== Directions ==
Line count for "presents": tally the lines of the records below that contain it, and give only that number.

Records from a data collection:
BEGIN

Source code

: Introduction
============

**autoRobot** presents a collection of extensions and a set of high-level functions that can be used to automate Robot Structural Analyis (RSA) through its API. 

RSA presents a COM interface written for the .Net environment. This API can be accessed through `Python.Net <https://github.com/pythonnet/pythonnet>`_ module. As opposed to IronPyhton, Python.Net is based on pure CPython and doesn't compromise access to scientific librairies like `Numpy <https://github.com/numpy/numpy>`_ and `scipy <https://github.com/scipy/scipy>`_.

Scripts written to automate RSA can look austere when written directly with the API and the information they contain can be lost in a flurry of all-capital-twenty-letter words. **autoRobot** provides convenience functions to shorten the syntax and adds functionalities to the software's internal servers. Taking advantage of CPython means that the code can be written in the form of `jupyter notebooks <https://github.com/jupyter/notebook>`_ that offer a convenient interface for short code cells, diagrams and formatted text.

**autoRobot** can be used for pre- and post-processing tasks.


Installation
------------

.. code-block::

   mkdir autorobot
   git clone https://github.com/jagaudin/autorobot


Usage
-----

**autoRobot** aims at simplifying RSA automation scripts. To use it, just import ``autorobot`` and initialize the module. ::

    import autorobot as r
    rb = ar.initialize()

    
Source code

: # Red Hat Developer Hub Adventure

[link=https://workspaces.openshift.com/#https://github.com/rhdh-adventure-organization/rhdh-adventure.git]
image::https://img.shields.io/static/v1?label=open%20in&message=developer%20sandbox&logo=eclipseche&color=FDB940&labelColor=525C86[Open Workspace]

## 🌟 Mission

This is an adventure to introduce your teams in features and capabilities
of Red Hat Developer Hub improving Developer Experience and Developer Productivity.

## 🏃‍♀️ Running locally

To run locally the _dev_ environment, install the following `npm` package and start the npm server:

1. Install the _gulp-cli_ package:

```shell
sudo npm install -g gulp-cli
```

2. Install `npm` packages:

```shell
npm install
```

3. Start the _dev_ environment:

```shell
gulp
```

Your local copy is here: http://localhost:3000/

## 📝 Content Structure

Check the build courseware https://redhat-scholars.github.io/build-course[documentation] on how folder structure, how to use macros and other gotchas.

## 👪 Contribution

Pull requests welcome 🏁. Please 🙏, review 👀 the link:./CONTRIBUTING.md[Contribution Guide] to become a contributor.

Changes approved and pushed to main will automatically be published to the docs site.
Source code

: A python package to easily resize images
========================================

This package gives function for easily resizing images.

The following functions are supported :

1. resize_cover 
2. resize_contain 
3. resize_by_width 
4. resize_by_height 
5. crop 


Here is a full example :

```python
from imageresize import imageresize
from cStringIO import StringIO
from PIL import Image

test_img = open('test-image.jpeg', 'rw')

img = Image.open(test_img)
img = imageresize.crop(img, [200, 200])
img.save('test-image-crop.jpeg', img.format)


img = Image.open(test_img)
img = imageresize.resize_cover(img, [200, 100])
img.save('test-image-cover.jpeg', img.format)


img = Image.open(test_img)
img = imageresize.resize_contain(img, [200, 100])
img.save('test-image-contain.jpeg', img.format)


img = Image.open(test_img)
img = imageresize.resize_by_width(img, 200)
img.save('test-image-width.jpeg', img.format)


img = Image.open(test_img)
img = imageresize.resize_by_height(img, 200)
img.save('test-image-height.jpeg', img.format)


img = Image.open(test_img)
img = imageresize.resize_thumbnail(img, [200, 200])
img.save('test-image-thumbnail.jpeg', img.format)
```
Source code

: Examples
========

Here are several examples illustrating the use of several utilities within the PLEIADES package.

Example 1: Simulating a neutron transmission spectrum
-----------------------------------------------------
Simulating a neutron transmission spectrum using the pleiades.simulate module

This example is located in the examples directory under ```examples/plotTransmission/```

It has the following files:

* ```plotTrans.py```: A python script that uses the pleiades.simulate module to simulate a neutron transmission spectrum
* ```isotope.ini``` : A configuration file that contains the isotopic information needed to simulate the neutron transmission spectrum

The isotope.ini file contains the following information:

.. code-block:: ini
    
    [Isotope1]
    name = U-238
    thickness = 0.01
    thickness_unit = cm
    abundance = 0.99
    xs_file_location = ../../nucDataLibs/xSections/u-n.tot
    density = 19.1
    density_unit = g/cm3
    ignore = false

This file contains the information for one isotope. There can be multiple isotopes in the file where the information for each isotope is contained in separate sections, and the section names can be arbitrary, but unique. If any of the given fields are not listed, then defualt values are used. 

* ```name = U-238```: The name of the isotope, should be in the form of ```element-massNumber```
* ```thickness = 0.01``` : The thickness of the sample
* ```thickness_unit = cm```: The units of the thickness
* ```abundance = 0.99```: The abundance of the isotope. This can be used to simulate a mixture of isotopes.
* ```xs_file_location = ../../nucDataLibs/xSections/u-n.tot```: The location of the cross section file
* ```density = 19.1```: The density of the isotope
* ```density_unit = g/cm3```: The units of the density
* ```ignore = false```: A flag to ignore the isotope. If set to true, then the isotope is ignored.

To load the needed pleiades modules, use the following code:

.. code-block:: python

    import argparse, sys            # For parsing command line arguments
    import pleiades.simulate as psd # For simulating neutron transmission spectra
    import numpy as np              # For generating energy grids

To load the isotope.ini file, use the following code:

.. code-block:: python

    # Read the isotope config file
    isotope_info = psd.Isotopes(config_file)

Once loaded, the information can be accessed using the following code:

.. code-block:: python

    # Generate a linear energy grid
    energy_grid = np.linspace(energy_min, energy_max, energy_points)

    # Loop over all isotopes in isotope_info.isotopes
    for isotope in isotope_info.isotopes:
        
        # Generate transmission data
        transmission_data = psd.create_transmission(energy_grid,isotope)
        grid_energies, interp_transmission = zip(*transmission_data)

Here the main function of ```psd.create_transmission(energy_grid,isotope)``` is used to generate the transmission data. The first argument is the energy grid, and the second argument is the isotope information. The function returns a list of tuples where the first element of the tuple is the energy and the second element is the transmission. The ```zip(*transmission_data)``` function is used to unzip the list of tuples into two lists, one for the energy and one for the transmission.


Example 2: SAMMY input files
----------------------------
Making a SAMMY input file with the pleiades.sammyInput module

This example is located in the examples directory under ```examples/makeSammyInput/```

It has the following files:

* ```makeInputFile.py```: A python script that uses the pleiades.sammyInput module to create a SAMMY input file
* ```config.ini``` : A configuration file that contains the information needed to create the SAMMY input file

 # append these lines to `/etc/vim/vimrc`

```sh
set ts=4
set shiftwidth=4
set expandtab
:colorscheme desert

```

END

== Answer to this task ==
2